EXERCISE OBJECTIVE >> In the records below, substitute "collected by" for every "collectors" and give all the lines again, leaving everything else unchanged.

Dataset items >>
::::::::

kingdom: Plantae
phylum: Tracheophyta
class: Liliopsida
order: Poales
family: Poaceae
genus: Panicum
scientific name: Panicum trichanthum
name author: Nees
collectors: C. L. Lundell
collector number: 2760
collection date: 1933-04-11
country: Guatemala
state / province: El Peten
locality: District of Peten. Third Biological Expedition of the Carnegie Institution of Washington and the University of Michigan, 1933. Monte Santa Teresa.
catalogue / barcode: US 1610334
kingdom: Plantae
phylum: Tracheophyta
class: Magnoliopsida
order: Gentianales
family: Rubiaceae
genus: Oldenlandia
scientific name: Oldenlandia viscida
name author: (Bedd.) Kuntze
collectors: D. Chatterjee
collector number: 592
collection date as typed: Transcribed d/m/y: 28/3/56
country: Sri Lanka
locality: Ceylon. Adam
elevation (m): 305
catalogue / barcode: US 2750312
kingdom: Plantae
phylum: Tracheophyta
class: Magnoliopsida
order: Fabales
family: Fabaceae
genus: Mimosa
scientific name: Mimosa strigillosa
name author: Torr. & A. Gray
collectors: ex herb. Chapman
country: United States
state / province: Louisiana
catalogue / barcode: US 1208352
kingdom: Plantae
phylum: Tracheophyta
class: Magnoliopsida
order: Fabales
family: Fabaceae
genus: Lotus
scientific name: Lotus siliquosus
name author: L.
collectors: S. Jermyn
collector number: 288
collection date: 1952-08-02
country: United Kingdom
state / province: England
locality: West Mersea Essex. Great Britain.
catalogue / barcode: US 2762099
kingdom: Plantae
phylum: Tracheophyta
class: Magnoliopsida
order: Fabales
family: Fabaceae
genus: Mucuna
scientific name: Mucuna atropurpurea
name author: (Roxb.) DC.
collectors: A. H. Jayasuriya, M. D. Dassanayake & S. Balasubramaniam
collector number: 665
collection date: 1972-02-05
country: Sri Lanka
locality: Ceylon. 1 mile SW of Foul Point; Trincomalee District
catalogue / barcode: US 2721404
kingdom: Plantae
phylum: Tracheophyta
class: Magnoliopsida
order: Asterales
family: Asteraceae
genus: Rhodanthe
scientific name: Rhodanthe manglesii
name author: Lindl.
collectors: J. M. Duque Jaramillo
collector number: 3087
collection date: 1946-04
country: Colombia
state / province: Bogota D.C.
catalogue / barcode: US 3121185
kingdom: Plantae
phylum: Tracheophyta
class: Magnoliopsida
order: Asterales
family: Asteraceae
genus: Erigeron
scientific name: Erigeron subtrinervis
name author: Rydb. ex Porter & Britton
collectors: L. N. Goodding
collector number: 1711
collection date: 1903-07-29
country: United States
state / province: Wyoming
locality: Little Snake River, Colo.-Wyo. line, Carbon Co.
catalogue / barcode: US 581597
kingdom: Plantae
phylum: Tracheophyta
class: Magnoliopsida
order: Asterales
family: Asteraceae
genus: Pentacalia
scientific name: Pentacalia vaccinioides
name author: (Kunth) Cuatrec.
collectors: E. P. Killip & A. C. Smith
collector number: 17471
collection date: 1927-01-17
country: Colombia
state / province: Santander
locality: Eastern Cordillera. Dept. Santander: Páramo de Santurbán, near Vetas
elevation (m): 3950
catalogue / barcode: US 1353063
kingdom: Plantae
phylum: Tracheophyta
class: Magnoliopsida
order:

::::::::

WORKED ANSWER >>
kingdom: Plantae
phylum: Tracheophyta
class: Liliopsida
order: Poales
family: Poaceae
genus: Panicum
scientific name: Panicum trichanthum
name author: Nees
collected by: C. L. Lundell
collector number: 2760
collection date: 1933-04-11
country: Guatemala
state / province: El Peten
locality: District of Peten. Third Biological Expedition of the Carnegie Institution of Washington and the University of Michigan, 1933. Monte Santa Teresa.
catalogue / barcode: US 1610334
kingdom: Plantae
phylum: Tracheophyta
class: Magnoliopsida
order: Gentianales
family: Rubiaceae
genus: Oldenlandia
scientific name: Oldenlandia viscida
name author: (Bedd.) Kuntze
collected by: D. Chatterjee
collector number: 592
collection date as typed: Transcribed d/m/y: 28/3/56
country: Sri Lanka
locality: Ceylon. Adam
elevation (m): 305
catalogue / barcode: US 2750312
kingdom: Plantae
phylum: Tracheophyta
class: Magnoliopsida
order: Fabales
family: Fabaceae
genus: Mimosa
scientific name: Mimosa strigillosa
name author: Torr. & A. Gray
collected by: ex herb. Chapman
country: United States
state / province: Louisiana
catalogue / barcode: US 1208352
kingdom: Plantae
phylum: Tracheophyta
class: Magnoliopsida
order: Fabales
family: Fabaceae
genus: Lotus
scientific name: Lotus siliquosus
name author: L.
collected by: S. Jermyn
collector number: 288
collection date: 1952-08-02
country: United Kingdom
state / province: England
locality: West Mersea Essex. Great Britain.
catalogue / barcode: US 2762099
kingdom: Plantae
phylum: Tracheophyta
class: Magnoliopsida
order: Fabales
family: Fabaceae
genus: Mucuna
scientific name: Mucuna atropurpurea
name author: (Roxb.) DC.
collected by: A. H. Jayasuriya, M. D. Dassanayake & S. Balasubramaniam
collector number: 665
collection date: 1972-02-05
country: Sri Lanka
locality: Ceylon. 1 mile SW of Foul Point; Trincomalee District
catalogue / barcode: US 2721404
kingdom: Plantae
phylum: Tracheophyta
class: Magnoliopsida
order: Asterales
family: Asteraceae
genus: Rhodanthe
scientific name: Rhodanthe manglesii
name author: Lindl.
collected by: J. M. Duque Jaramillo
collector number: 3087
collection date: 1946-04
country: Colombia
state / province: Bogota D.C.
catalogue / barcode: US 3121185
kingdom: Plantae
phylum: Tracheophyta
class: Magnoliopsida
order: Asterales
family: Asteraceae
genus: Erigeron
scientific name: Erigeron subtrinervis
name author: Rydb. ex Porter & Britton
collected by: L. N. Goodding
collector number: 1711
collection date: 1903-07-29
country: United States
state / province: Wyoming
locality: Little Snake River, Colo.-Wyo. line, Carbon Co.
catalogue / barcode: US 581597
kingdom: Plantae
phylum: Tracheophyta
class: Magnoliopsida
order: Asterales
family: Asteraceae
genus: Pentacalia
scientific name: Pentacalia vaccinioides
name author: (Kunth) Cuatrec.
collected by: E. P. Killip & A. C. Smith
collector number: 17471
collection date: 1927-01-17
country: Colombia
state / province: Santander
locality: Eastern Cordillera. Dept. Santander: Páramo de Santurbán, near Vetas
elevation (m): 3950
catalogue / barcode: US 1353063
kingdom: Plantae
phylum: Tracheophyta
class: Magnoliopsida
order:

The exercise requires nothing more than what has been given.